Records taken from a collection

*** Begin section ***

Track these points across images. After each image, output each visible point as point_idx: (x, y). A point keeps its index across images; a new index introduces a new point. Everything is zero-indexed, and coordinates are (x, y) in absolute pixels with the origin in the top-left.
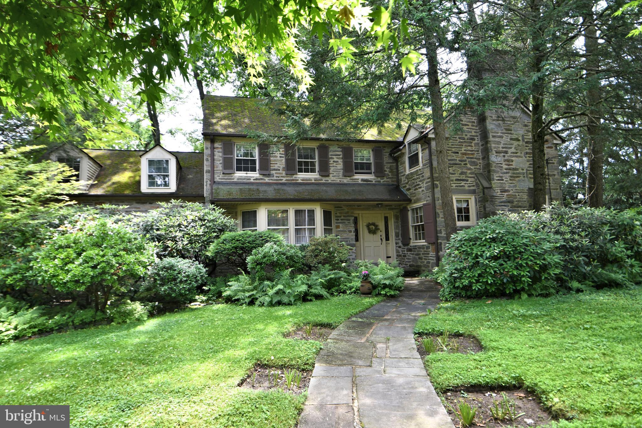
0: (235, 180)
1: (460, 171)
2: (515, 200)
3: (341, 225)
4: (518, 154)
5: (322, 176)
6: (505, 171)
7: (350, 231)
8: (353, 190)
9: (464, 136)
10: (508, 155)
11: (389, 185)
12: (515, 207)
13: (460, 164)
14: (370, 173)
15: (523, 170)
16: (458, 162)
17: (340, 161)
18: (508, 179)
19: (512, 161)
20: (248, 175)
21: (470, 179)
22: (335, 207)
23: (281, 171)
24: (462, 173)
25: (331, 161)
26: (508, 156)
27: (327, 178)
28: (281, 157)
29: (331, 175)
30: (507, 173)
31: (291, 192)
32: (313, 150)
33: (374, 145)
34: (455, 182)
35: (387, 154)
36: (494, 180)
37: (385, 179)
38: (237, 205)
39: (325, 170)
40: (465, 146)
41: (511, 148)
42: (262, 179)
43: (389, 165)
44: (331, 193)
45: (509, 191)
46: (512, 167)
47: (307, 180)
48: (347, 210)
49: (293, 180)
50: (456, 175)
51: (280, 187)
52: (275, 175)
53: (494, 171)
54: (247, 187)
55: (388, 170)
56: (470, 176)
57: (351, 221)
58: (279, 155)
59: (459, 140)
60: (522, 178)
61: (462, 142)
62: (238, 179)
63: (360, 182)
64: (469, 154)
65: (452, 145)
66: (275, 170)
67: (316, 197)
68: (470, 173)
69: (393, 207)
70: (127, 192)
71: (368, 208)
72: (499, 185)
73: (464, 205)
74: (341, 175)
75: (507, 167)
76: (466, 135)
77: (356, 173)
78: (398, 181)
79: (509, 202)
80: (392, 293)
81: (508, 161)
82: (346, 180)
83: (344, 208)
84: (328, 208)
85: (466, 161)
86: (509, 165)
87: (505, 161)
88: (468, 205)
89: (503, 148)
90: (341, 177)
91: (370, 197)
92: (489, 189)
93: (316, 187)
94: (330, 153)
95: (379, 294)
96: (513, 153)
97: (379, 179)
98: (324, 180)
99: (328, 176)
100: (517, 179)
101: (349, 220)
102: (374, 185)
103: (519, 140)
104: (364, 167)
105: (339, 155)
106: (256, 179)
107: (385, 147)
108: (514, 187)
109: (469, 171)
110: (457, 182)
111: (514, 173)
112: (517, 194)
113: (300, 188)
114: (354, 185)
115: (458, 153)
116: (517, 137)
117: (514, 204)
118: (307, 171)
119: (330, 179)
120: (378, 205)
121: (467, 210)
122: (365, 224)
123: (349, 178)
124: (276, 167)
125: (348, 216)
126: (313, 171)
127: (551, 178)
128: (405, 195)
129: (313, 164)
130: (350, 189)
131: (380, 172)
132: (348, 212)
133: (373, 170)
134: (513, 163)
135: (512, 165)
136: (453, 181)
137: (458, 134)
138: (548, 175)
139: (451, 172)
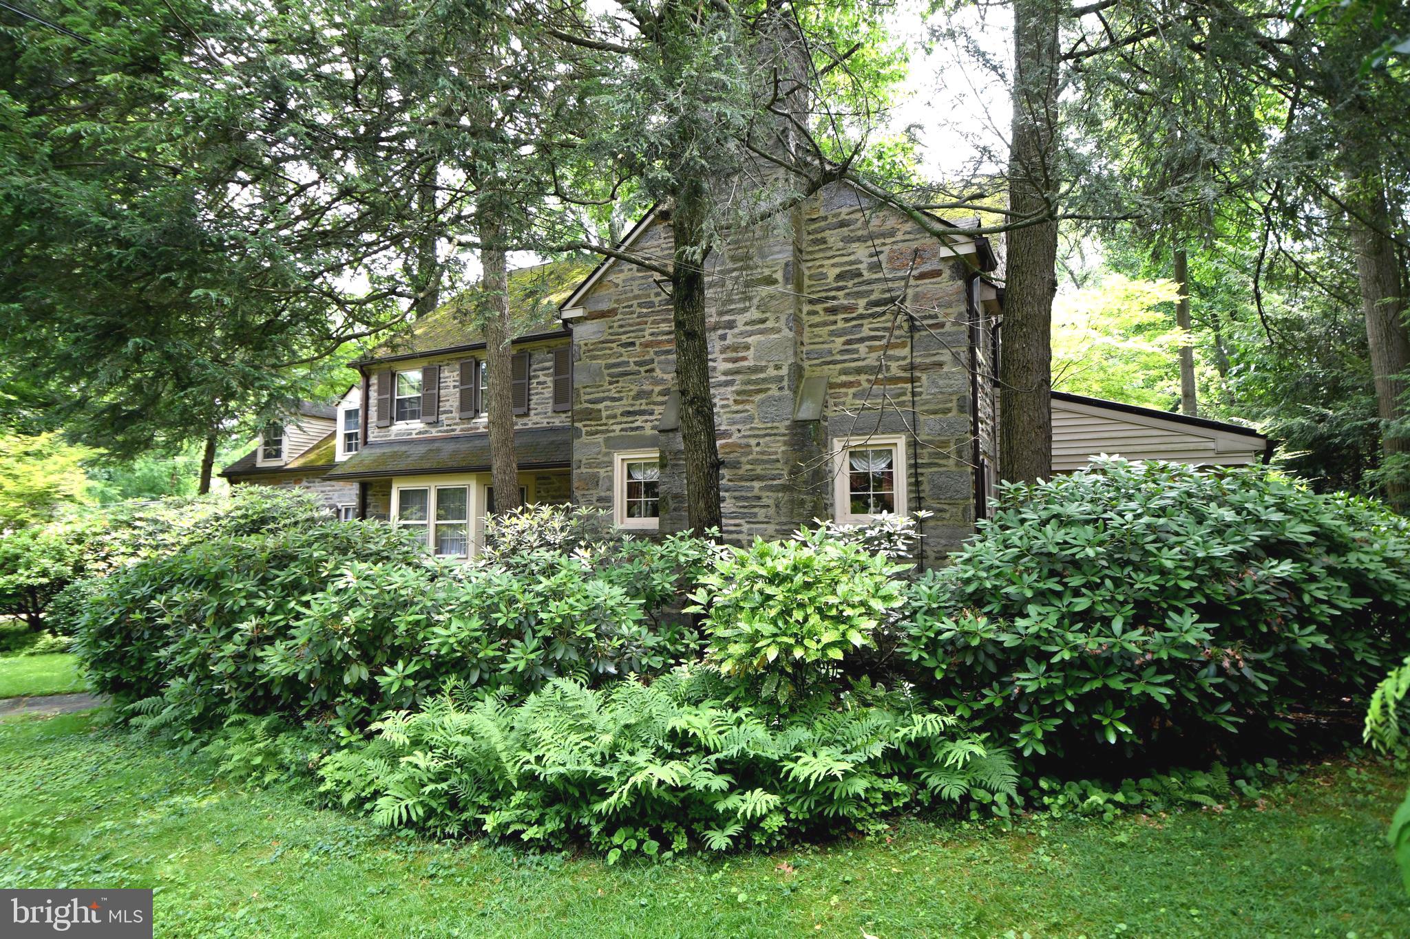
0: (393, 437)
1: (635, 389)
2: (744, 459)
4: (769, 324)
5: (517, 416)
6: (723, 378)
9: (653, 298)
10: (736, 331)
12: (742, 479)
13: (637, 373)
15: (778, 367)
16: (633, 367)
17: (550, 381)
18: (731, 402)
19: (748, 347)
20: (410, 426)
21: (658, 409)
22: (538, 479)
23: (453, 414)
24: (640, 395)
25: (534, 383)
26: (735, 336)
27: (525, 420)
28: (454, 387)
29: (532, 412)
30: (727, 384)
34: (619, 419)
39: (521, 403)
40: (654, 322)
41: (745, 310)
42: (426, 432)
45: (730, 436)
46: (745, 363)
48: (557, 484)
49: (471, 429)
50: (624, 402)
51: (451, 444)
52: (445, 423)
56: (660, 399)
58: (452, 384)
59: (638, 310)
60: (774, 392)
61: (646, 315)
62: (397, 435)
64: (660, 342)
65: (621, 326)
66: (445, 412)
68: (657, 394)
74: (550, 410)
75: (730, 366)
76: (658, 294)
81: (735, 348)
83: (554, 479)
85: (652, 361)
86: (735, 360)
87: (723, 350)
89: (721, 314)
90: (549, 414)
92: (671, 435)
94: (534, 367)
96: (752, 323)
98: (520, 424)
100: (758, 398)
103: (775, 282)
105: (548, 369)
106: (420, 433)
108: (744, 422)
109: (658, 389)
110: (625, 419)
111: (749, 382)
112: (753, 442)
115: (633, 344)
116: (767, 272)
117: (741, 472)
119: (532, 421)
123: (562, 416)
124: (447, 406)
134: (750, 353)
135: (744, 359)
136: (615, 417)
137: (636, 297)
138: (912, 367)
139: (613, 394)
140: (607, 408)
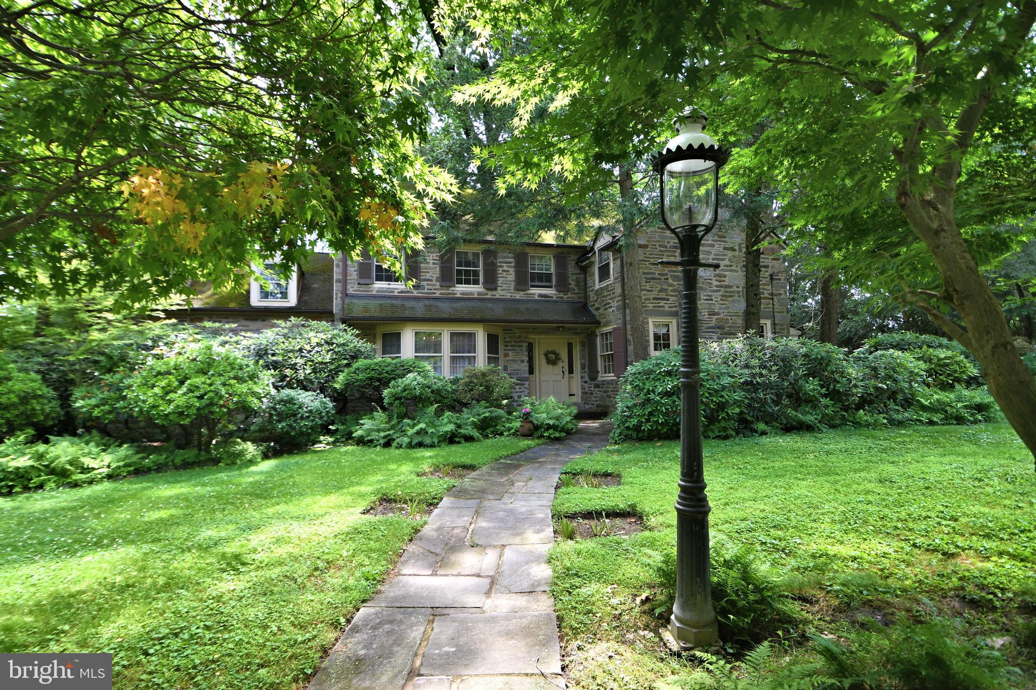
0: (374, 293)
1: (659, 287)
2: (726, 325)
3: (510, 353)
4: (733, 268)
5: (488, 289)
6: (716, 288)
7: (523, 361)
8: (527, 309)
9: (666, 243)
10: (720, 268)
11: (574, 303)
12: (726, 334)
13: (660, 279)
14: (551, 287)
15: (738, 287)
16: (657, 276)
17: (512, 271)
18: (719, 299)
19: (725, 276)
20: (391, 286)
21: (671, 298)
22: (504, 330)
23: (434, 282)
24: (661, 290)
25: (500, 270)
26: (720, 270)
27: (494, 293)
28: (434, 264)
29: (499, 289)
30: (717, 291)
31: (446, 308)
32: (476, 255)
33: (556, 251)
34: (652, 301)
35: (573, 263)
36: (700, 299)
37: (570, 295)
38: (376, 324)
39: (491, 282)
41: (724, 260)
42: (408, 292)
43: (575, 277)
44: (498, 311)
45: (720, 314)
46: (724, 283)
47: (467, 294)
48: (518, 334)
49: (450, 294)
50: (654, 292)
51: (432, 302)
52: (426, 287)
53: (701, 288)
54: (389, 301)
55: (573, 283)
56: (672, 293)
57: (524, 348)
58: (431, 261)
60: (736, 297)
62: (378, 291)
63: (536, 297)
65: (651, 254)
66: (426, 280)
67: (478, 316)
68: (672, 291)
69: (579, 330)
70: (232, 305)
71: (546, 331)
72: (707, 306)
73: (664, 331)
74: (512, 288)
75: (718, 283)
76: (669, 242)
77: (532, 286)
78: (586, 297)
79: (718, 328)
80: (557, 435)
81: (720, 276)
82: (519, 296)
83: (515, 330)
84: (494, 330)
85: (667, 274)
86: (720, 281)
87: (716, 276)
88: (668, 331)
89: (713, 259)
90: (512, 291)
91: (548, 317)
93: (479, 304)
94: (499, 260)
95: (542, 436)
96: (727, 266)
97: (561, 295)
98: (490, 295)
99: (495, 289)
100: (730, 299)
101: (521, 346)
102: (555, 302)
103: (734, 250)
104: (543, 279)
105: (511, 263)
106: (402, 292)
107: (570, 253)
108: (726, 308)
109: (670, 288)
110: (655, 301)
111: (726, 292)
112: (729, 318)
113: (458, 305)
114: (528, 301)
115: (657, 264)
116: (732, 245)
117: (725, 331)
118: (467, 282)
119: (499, 294)
120: (558, 328)
121: (667, 336)
122: (542, 352)
123: (522, 293)
124: (428, 276)
125: (520, 342)
126: (476, 282)
127: (775, 298)
128: (594, 316)
129: (476, 273)
130: (523, 307)
131: (562, 285)
132: (520, 337)
133: (554, 283)
134: (727, 279)
135: (724, 281)
136: (649, 299)
137: (658, 241)
138: (772, 294)
139: (648, 288)
140: (645, 295)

*** End section ***

Exercise brief: Revise the records above by changing each "top-left" to "upper-left" and keeping everything else the same. Leave the pictures out of your answer.

Response for this exercise:
Track these points across images. After each image, output each visible point as point_idx: (x, y). A point keeps its index across images; a new index introduces a new point. Everything is zero-indexed, and coordinates are (x, y) in absolute pixels with the origin in the upper-left.
0: (235, 180)
1: (460, 171)
2: (515, 200)
3: (341, 225)
4: (518, 154)
5: (322, 176)
6: (505, 171)
7: (350, 231)
8: (353, 190)
9: (464, 136)
10: (508, 155)
11: (389, 185)
12: (515, 207)
13: (460, 164)
14: (370, 173)
15: (523, 170)
16: (458, 162)
17: (340, 161)
18: (508, 179)
19: (512, 161)
20: (248, 175)
21: (470, 179)
22: (335, 207)
23: (281, 171)
24: (462, 173)
25: (331, 161)
26: (508, 156)
27: (327, 178)
28: (281, 157)
29: (331, 175)
30: (507, 173)
31: (291, 192)
32: (313, 150)
33: (374, 145)
34: (455, 182)
35: (387, 154)
36: (494, 180)
37: (385, 179)
38: (237, 205)
39: (325, 170)
40: (465, 146)
41: (511, 148)
42: (262, 179)
43: (389, 165)
44: (331, 193)
45: (509, 191)
46: (512, 167)
47: (307, 180)
48: (347, 210)
49: (293, 180)
50: (456, 175)
51: (280, 187)
52: (275, 175)
53: (494, 171)
54: (247, 187)
55: (388, 170)
56: (470, 176)
57: (351, 221)
58: (279, 155)
59: (459, 140)
60: (522, 178)
61: (462, 142)
62: (238, 179)
63: (360, 182)
64: (469, 154)
65: (452, 145)
66: (275, 170)
67: (316, 197)
68: (470, 173)
69: (393, 207)
70: (127, 192)
71: (368, 208)
72: (499, 185)
73: (464, 205)
74: (341, 175)
75: (507, 167)
76: (466, 135)
77: (356, 173)
78: (398, 181)
79: (509, 202)
80: (392, 293)
81: (508, 161)
82: (346, 180)
83: (344, 208)
84: (328, 208)
85: (466, 161)
86: (509, 165)
87: (505, 161)
88: (468, 205)
89: (503, 148)
90: (341, 177)
91: (370, 197)
92: (489, 189)
93: (316, 187)
94: (330, 153)
95: (379, 294)
96: (513, 153)
97: (379, 179)
98: (324, 180)
99: (328, 176)
100: (517, 179)
101: (349, 220)
102: (374, 185)
103: (519, 140)
104: (364, 167)
105: (339, 155)
106: (256, 179)
107: (385, 147)
108: (514, 187)
109: (469, 171)
110: (457, 182)
111: (514, 173)
112: (517, 194)
113: (300, 188)
114: (354, 185)
115: (458, 153)
116: (517, 137)
117: (514, 204)
118: (307, 171)
119: (330, 179)
120: (378, 205)
121: (467, 210)
122: (365, 224)
123: (349, 178)
124: (276, 167)
125: (348, 216)
126: (313, 171)
127: (551, 178)
128: (405, 195)
129: (313, 164)
130: (350, 189)
131: (380, 172)
132: (348, 212)
133: (373, 170)
134: (513, 163)
135: (512, 165)
136: (453, 181)
137: (458, 134)
138: (548, 175)
139: (451, 172)
0: (393, 437)
1: (635, 389)
2: (744, 459)
4: (769, 324)
5: (517, 416)
6: (723, 378)
9: (653, 298)
10: (736, 331)
12: (742, 479)
13: (637, 373)
15: (778, 367)
16: (633, 367)
17: (550, 381)
18: (731, 402)
19: (748, 347)
20: (410, 426)
21: (658, 409)
22: (538, 479)
23: (453, 414)
24: (640, 395)
25: (534, 383)
26: (735, 336)
27: (525, 420)
28: (454, 387)
29: (532, 412)
30: (727, 384)
34: (619, 419)
39: (521, 403)
40: (654, 322)
41: (745, 310)
42: (426, 432)
45: (730, 436)
46: (745, 363)
48: (557, 484)
49: (471, 429)
50: (624, 402)
51: (451, 444)
52: (445, 423)
56: (660, 399)
58: (452, 384)
59: (638, 310)
60: (774, 392)
61: (646, 315)
62: (397, 435)
64: (660, 342)
65: (621, 326)
66: (445, 412)
68: (657, 394)
74: (550, 410)
75: (730, 366)
76: (658, 294)
81: (735, 348)
83: (554, 479)
85: (652, 361)
86: (735, 360)
87: (723, 350)
89: (721, 314)
90: (549, 414)
92: (671, 435)
94: (534, 367)
96: (752, 323)
98: (520, 424)
100: (758, 398)
103: (775, 282)
105: (548, 369)
106: (420, 433)
108: (744, 422)
109: (658, 389)
110: (625, 419)
111: (749, 382)
112: (753, 442)
115: (633, 344)
116: (767, 272)
117: (741, 472)
119: (532, 421)
123: (562, 416)
124: (447, 406)
134: (750, 353)
135: (744, 359)
136: (615, 417)
137: (636, 297)
138: (912, 367)
139: (613, 394)
140: (607, 408)
0: (374, 293)
1: (659, 287)
2: (726, 325)
3: (510, 353)
4: (733, 268)
5: (488, 289)
6: (716, 288)
7: (523, 361)
8: (527, 309)
9: (666, 243)
10: (720, 268)
11: (574, 303)
12: (726, 334)
13: (660, 279)
14: (551, 287)
15: (738, 287)
16: (657, 276)
17: (512, 271)
18: (719, 299)
19: (725, 276)
20: (391, 286)
21: (671, 298)
22: (504, 330)
23: (434, 282)
24: (661, 290)
25: (500, 270)
26: (720, 270)
27: (494, 293)
28: (434, 264)
29: (499, 289)
30: (717, 291)
31: (446, 308)
32: (476, 255)
33: (556, 251)
34: (652, 301)
35: (573, 263)
36: (700, 299)
37: (570, 295)
38: (376, 324)
39: (491, 282)
41: (724, 260)
42: (408, 292)
43: (575, 277)
44: (498, 311)
45: (720, 314)
46: (724, 283)
47: (467, 294)
48: (518, 334)
49: (450, 294)
50: (654, 292)
51: (432, 302)
52: (426, 287)
53: (701, 288)
54: (389, 301)
55: (573, 283)
56: (672, 293)
57: (524, 348)
58: (431, 261)
60: (736, 297)
62: (378, 291)
63: (536, 297)
65: (651, 254)
66: (426, 280)
67: (478, 316)
68: (672, 291)
69: (579, 330)
70: (232, 305)
71: (546, 331)
72: (707, 306)
73: (664, 331)
74: (512, 288)
75: (718, 283)
76: (669, 242)
77: (532, 286)
78: (586, 297)
79: (718, 328)
80: (557, 435)
81: (720, 276)
82: (519, 296)
83: (515, 330)
84: (494, 330)
85: (667, 274)
86: (720, 281)
87: (716, 276)
88: (668, 331)
89: (713, 259)
90: (512, 291)
91: (548, 317)
93: (479, 304)
94: (499, 260)
95: (542, 436)
96: (727, 266)
97: (561, 295)
98: (490, 295)
99: (495, 289)
100: (730, 299)
101: (521, 346)
102: (555, 302)
103: (734, 250)
104: (543, 279)
105: (511, 263)
106: (402, 292)
107: (570, 253)
108: (726, 308)
109: (670, 288)
110: (655, 301)
111: (726, 292)
112: (729, 318)
113: (458, 305)
114: (528, 301)
115: (657, 264)
116: (732, 245)
117: (725, 331)
118: (467, 282)
119: (499, 294)
120: (558, 328)
121: (667, 336)
122: (542, 352)
123: (522, 293)
124: (428, 276)
125: (520, 342)
126: (476, 282)
127: (775, 298)
128: (594, 316)
129: (476, 273)
130: (523, 307)
131: (562, 285)
132: (520, 337)
133: (554, 283)
134: (727, 279)
135: (724, 281)
136: (649, 299)
137: (658, 241)
138: (772, 294)
139: (648, 288)
140: (645, 295)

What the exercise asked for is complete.